> [What is required]: How would you translate this sentence from the passage on ocean energy projects in the Philippines into Spanish: "These islands suffer frequently from blackouts and unplanned power outages."?

LACE (levelised avoided cost of energy) is used when comparing a “base case” with a new investment to determine how much per unit of electricity will be saved by the new technology which replaces the old one. LACE is not just a figure like LCOE, but a methodology: it requires a wider consideration of effects by also looking at avoided cost and in particular the difference in cost of LCOE between two technologies from a system view.
For an economic analysis, using the social discount rate, externalities like the monetary value of CO2 emissions and potentially other damages may also be included in a comparative analysis (Roth and Ambs 2004). It should also be noted that LCOE does not just include the cost of a single plant, but also the system cost necessary to integrate the envisaged plant into the entire electricity grid. If integration cost and cost for providing backup facilities as well as cost for overproduction at times of low demand are not included, the result might be too much in favour for RE technologies (Ueckerdt et al. 2013, p. 74).

3. The Project

3.1. Suitable Locations

Between 2017 and 2019 a pre-feasibility study was carried out investigating technical, financial and economic preconditions for TSE- projects on the Philippine islands. There were plans to continue this study as a full feasibility study by the second half of 2020. In 2019 site visits were carried out and the idea also found official support from the Philippine Department of Energy (DoE). Information was also collected mainly from two manufacturers and consultant engineers active in the field of TSE. One of the manufacturers, Schottel Hydro, together with a Singapore-based consultant provided valuable data on the suitability of several locations in the Philippines and other South-East Asian countries.
The Philippines together with Indonesia and Myanmar have many promising project sites as there are many narrow straits between the islands. The Philippine Department of Energy (DoE) estimates the theoretical potential of ocean energy in the Philippines at 170 GW (Figure 2). Twenty indicative sites for TSE have been defined in the country.
TSE is very suitable for providing electricity to “off-grid” areas such as small islands. Such areas are presently mostly served by mini-grids, powered by diesel and bunker oil-powered generators. Generation costs can reach 0.88 USD/kWh (average 0.45 USD/kWh). These islands suffer frequently from blackouts and unplanned power outages. Only 22 of 233 areas have 24/7 h electricity, with over 70% having less than eight hours per day of electricity. An installation and continuous operation of several TSE-projects in such areas would not only improve the electricity supply for the population on these islands, but it would also facilitate a learning process which causes cost to come down as it was the case for PV and wind. Finally, TSE could also be a valuable and clean source of electricity generation on other islands as well as on the mainland.

> [Material supplied]:
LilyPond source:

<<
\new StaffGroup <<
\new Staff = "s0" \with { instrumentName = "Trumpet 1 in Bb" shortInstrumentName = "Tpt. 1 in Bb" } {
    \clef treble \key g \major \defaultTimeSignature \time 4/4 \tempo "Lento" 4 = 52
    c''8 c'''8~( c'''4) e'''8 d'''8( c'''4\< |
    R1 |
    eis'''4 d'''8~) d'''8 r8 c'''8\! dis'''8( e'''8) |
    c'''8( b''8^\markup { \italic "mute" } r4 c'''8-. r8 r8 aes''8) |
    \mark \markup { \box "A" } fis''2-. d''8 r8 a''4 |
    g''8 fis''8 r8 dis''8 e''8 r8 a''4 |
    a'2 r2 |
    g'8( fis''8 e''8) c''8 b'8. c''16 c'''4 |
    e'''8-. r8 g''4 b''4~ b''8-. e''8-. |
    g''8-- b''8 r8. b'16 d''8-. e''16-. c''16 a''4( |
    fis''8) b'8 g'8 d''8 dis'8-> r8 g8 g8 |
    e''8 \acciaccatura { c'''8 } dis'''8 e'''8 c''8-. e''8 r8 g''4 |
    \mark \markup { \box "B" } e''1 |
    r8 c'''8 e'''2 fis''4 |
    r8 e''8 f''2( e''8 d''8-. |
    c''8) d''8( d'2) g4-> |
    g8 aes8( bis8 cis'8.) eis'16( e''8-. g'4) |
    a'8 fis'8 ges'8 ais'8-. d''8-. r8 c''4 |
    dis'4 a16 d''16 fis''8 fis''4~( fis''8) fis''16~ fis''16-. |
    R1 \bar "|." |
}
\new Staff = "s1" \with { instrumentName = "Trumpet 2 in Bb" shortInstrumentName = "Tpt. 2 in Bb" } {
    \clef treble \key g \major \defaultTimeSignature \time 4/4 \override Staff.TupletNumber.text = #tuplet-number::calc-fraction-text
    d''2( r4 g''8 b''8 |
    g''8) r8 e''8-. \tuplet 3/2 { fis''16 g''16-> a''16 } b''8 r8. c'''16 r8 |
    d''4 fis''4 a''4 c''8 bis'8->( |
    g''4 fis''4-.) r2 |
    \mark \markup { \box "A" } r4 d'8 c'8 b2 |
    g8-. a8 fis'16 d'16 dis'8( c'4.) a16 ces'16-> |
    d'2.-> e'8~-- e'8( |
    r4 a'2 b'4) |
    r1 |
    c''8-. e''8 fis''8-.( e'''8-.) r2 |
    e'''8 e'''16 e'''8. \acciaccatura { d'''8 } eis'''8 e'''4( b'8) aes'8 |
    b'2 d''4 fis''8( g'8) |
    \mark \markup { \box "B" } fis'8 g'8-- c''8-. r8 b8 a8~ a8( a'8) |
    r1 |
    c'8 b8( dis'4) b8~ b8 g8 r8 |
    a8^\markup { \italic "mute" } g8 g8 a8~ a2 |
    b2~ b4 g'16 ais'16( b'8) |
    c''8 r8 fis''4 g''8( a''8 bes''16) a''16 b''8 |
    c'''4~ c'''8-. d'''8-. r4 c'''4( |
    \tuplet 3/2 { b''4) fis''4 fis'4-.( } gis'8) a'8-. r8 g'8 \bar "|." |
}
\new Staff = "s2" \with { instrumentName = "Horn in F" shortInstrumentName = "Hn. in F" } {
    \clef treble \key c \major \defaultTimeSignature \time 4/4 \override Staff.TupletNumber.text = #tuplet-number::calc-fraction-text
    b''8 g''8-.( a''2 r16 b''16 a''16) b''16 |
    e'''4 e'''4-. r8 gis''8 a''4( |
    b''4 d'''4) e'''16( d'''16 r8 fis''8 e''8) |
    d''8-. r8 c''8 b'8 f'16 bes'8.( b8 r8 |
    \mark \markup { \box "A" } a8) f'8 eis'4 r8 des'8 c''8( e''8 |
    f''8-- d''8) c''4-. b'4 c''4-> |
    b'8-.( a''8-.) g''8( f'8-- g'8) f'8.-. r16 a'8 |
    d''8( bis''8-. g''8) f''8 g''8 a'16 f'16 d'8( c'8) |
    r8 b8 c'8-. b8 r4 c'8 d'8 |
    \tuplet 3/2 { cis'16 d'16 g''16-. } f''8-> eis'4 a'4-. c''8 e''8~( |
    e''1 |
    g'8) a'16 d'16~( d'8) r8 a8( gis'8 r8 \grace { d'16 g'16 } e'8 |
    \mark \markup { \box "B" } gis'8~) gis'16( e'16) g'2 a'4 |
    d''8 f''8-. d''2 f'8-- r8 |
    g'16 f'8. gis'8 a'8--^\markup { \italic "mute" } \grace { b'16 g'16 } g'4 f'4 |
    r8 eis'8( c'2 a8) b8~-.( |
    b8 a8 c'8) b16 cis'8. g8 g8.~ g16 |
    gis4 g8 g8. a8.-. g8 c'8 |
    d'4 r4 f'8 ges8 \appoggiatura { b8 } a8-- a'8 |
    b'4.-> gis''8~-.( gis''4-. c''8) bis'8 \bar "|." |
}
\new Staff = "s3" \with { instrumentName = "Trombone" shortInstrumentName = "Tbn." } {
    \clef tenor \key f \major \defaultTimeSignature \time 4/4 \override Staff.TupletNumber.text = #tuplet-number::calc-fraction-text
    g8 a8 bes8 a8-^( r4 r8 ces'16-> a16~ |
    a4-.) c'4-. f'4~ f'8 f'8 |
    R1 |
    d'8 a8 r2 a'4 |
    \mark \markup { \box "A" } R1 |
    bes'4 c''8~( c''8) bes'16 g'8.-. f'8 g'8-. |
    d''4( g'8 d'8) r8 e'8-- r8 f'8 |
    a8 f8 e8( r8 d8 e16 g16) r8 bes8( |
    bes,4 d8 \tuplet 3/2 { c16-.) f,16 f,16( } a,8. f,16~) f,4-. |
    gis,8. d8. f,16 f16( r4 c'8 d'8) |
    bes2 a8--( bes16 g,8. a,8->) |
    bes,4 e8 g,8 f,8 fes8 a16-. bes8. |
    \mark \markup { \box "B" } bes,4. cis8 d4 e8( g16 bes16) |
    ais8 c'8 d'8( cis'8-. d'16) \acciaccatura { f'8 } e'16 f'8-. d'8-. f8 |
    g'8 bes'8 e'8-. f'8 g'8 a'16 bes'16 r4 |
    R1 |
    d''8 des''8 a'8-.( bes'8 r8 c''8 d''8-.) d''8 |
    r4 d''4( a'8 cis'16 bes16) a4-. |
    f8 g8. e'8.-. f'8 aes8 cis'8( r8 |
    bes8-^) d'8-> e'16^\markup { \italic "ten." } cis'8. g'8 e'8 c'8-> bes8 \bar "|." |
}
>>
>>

> [Response to this exercise]: Estas islas sufren con frecuencia apagones y cortes de electricidad no planificados.